First (chronologically), in the red corner: The Standard:
And in the blue corner, Kiwiblog:
With headlines like this, why would you even need to read the article — or the actual statement?
NatRad’s PCR Jane Patterson on Nine to Noon this morning characterised the government’s counter-recession plan as “drip-feeding”, opposed to Obama and Rudd’s “big bang” approach (audio). But drip-feeding would imply a long-term commitment, and Key doesn’t believe the recession will be a medium or long-term problem.
Rather than either of those metaphors, I would characterise the front-loading of already-planned expenditure and development into the coming six to eighteen months as a short sharp shock; however, given the relatively small amount of expenditure and development in the plan, it’s not even very sharp. Of course, there’s the argument that the government doesn’t have any more money to spend, but Key has bet on a short recession, and that implies short-term debt. I would think that if one was betting on a short recession, one would do everything in one’s power to ensure it was a short recession.

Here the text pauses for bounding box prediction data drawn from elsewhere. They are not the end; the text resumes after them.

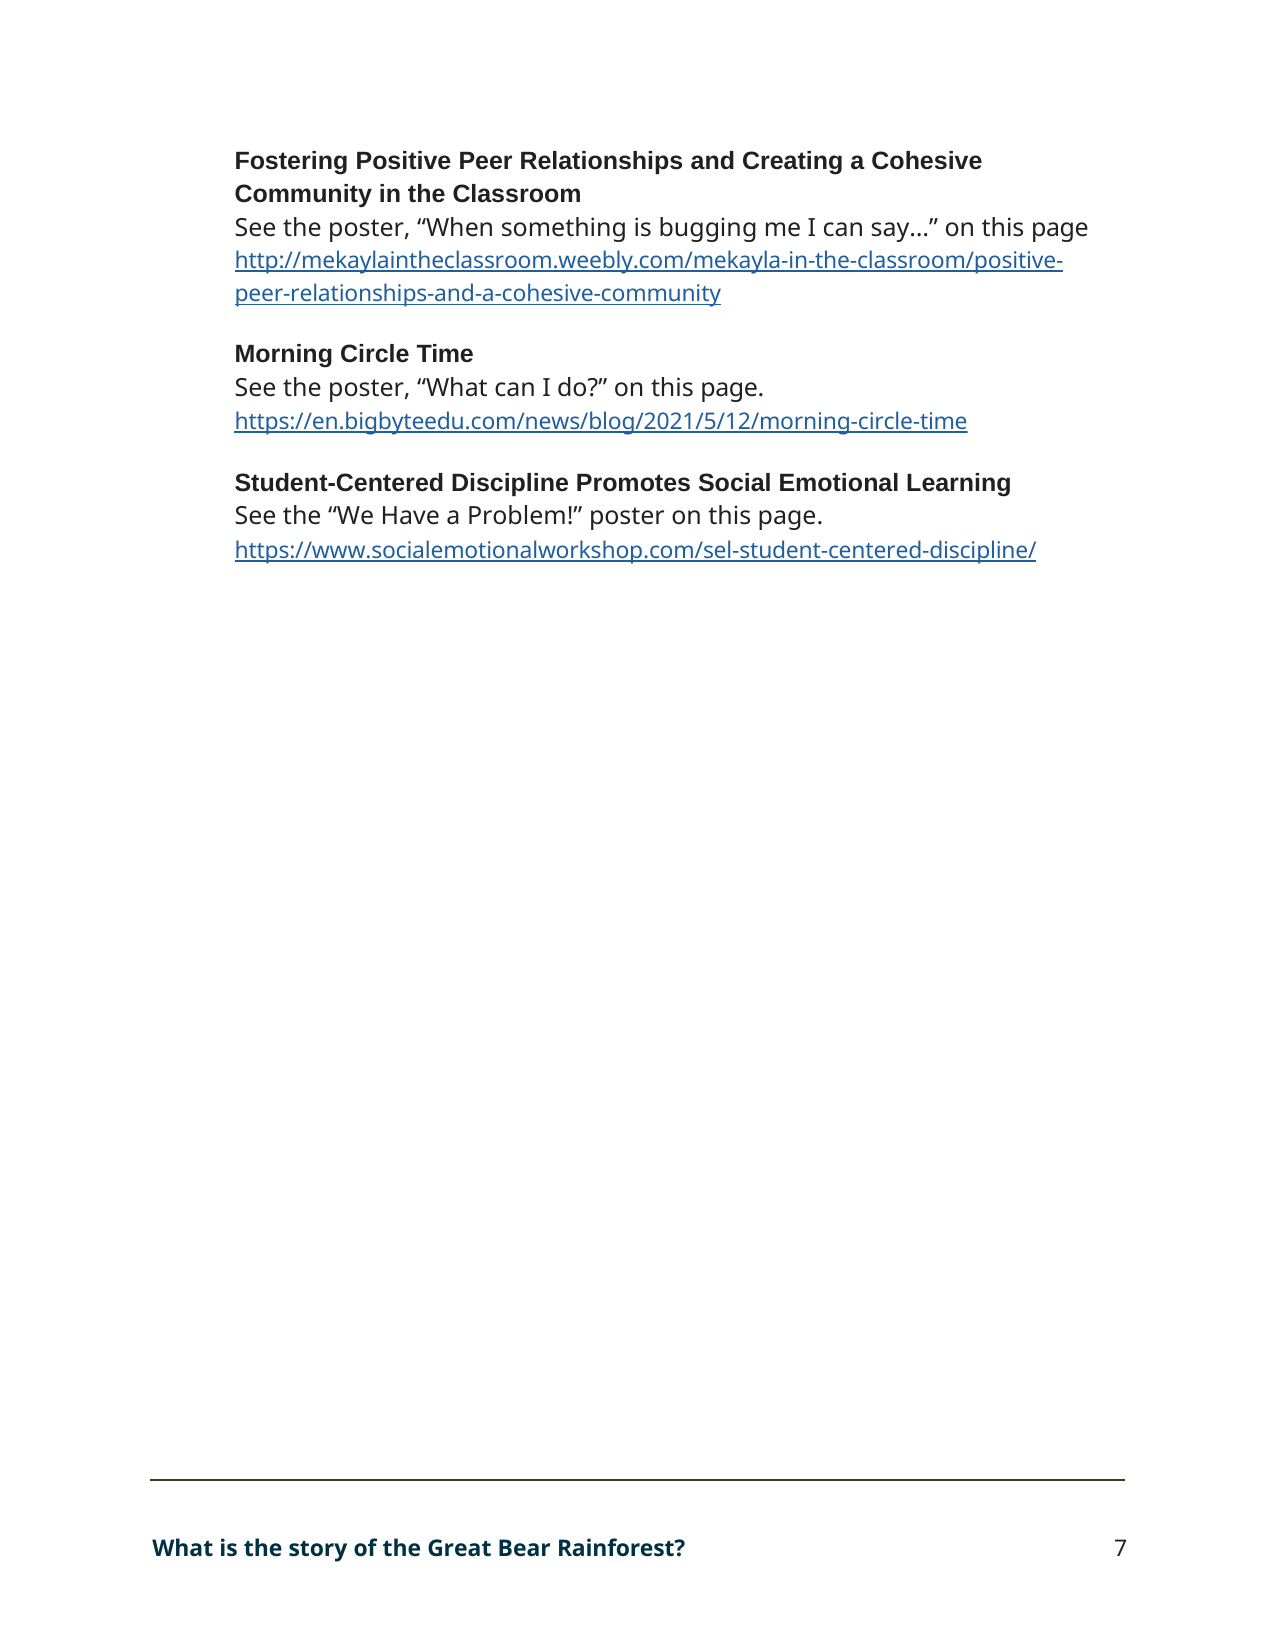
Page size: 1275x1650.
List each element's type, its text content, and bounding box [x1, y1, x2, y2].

subtitle Fostering Positive Peer Relationships and Creating a Cohesive Community in the Classroom [234, 146, 1074, 207]
text See the poster, “What can I do?” on this page. [234, 369, 1275, 403]
text http://mekaylaintheclassroom.weebly.com/mekayla-in-the-classroom/positive- peer-relationships-and-a-cohesive-community [234, 244, 1076, 308]
text Student-Centered Discipline Promotes Social Emotional Learning See the “We Have a Problem!” poster on this page. https://www.socialemotionalworkshop.com/sel-student-centered-discipline/ [234, 467, 1051, 565]
text See the poster, “When something is bugging me I can say…” on this page [234, 212, 1275, 242]
subtitle Morning Circle Time [234, 339, 1275, 368]
text https://en.bigbyteedu.com/news/blog/2021/5/12/morning-circle-time [234, 405, 1275, 436]
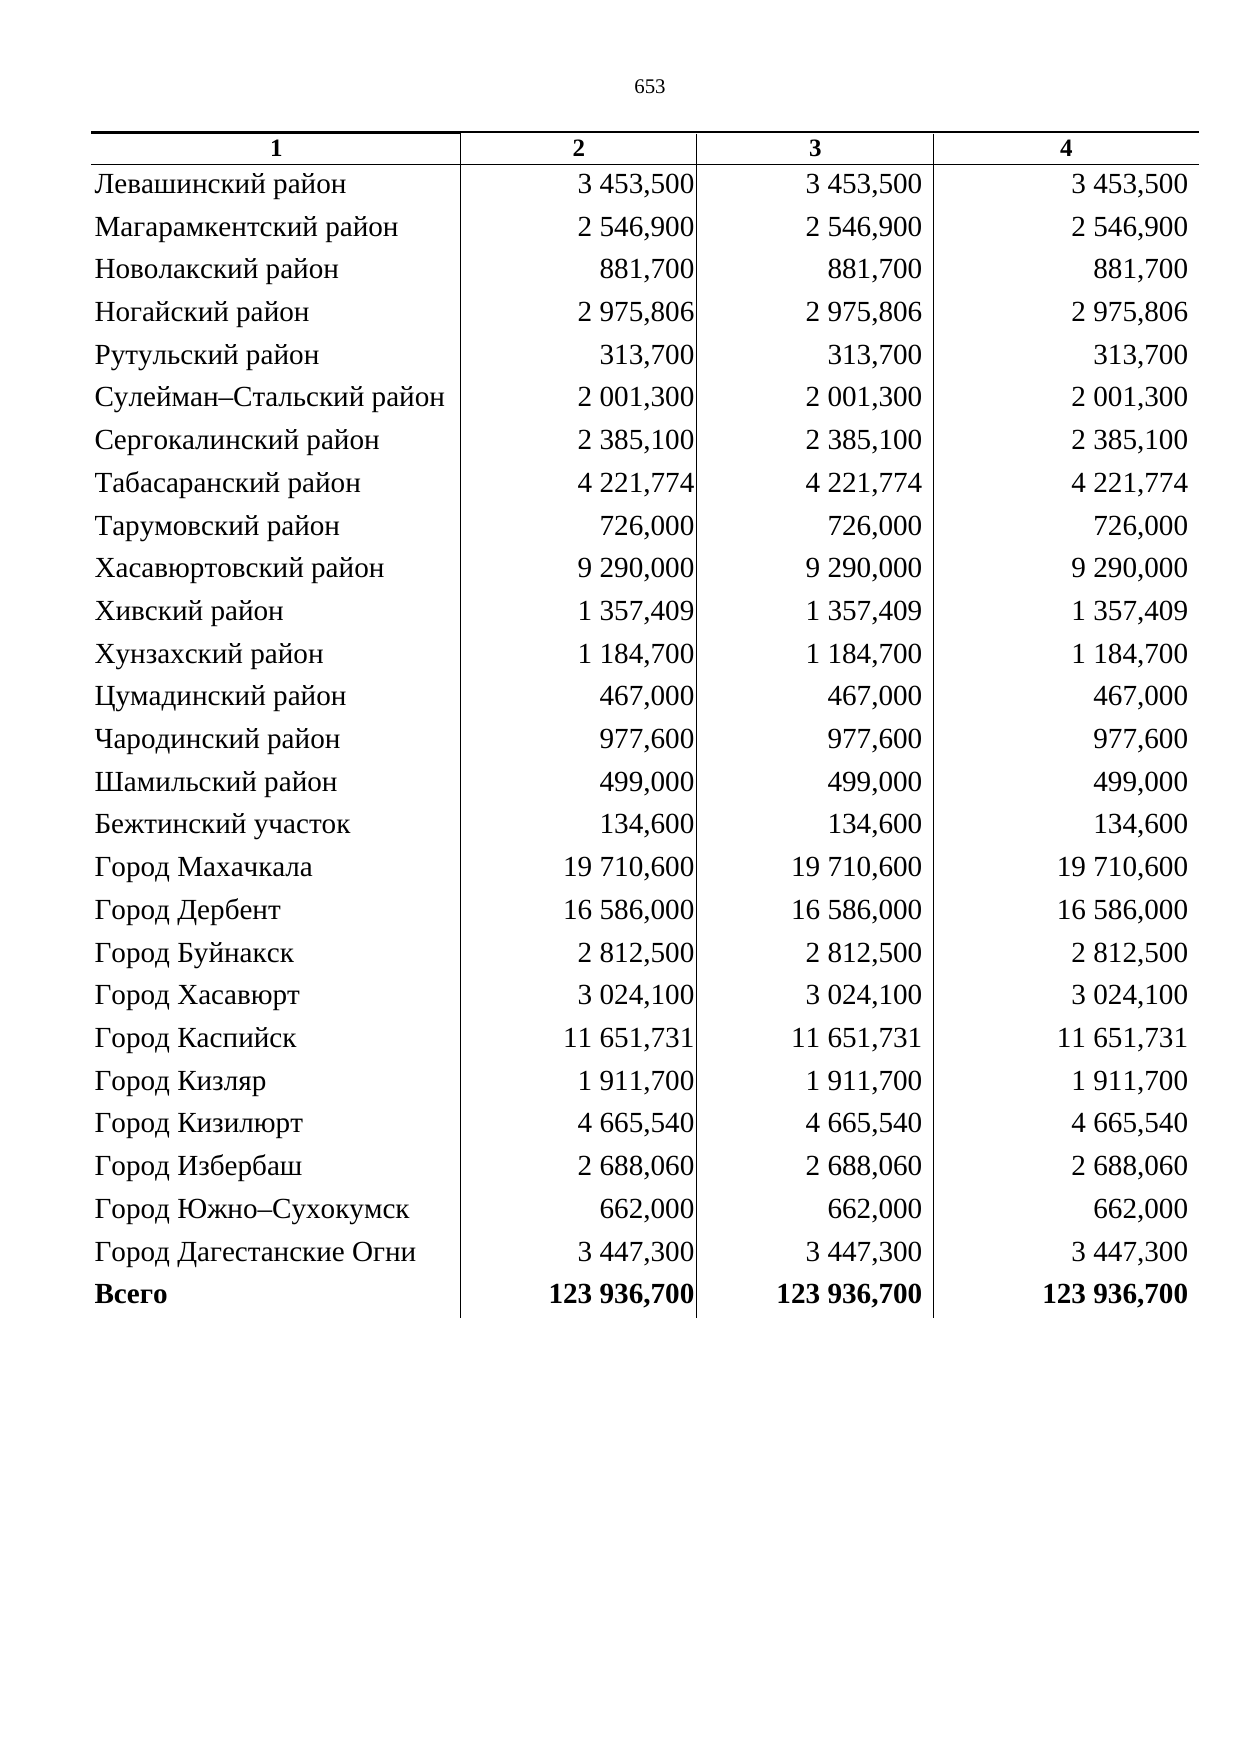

If it turns out to not be a short recession, Key (and English) will have to return to the drawing board, and that will very likely mean another short (perhaps sharper this time) shock, rather than introducing a strategic counter-recession plan mid-term and mid-recession. DPF raises (in some jest) the idea that Key might emulate his hero Muldoon on another matter, but to me it looks like this track could lead to economic micro-management of a very Muldoon-like nature. And the broadband plan is very Think Big.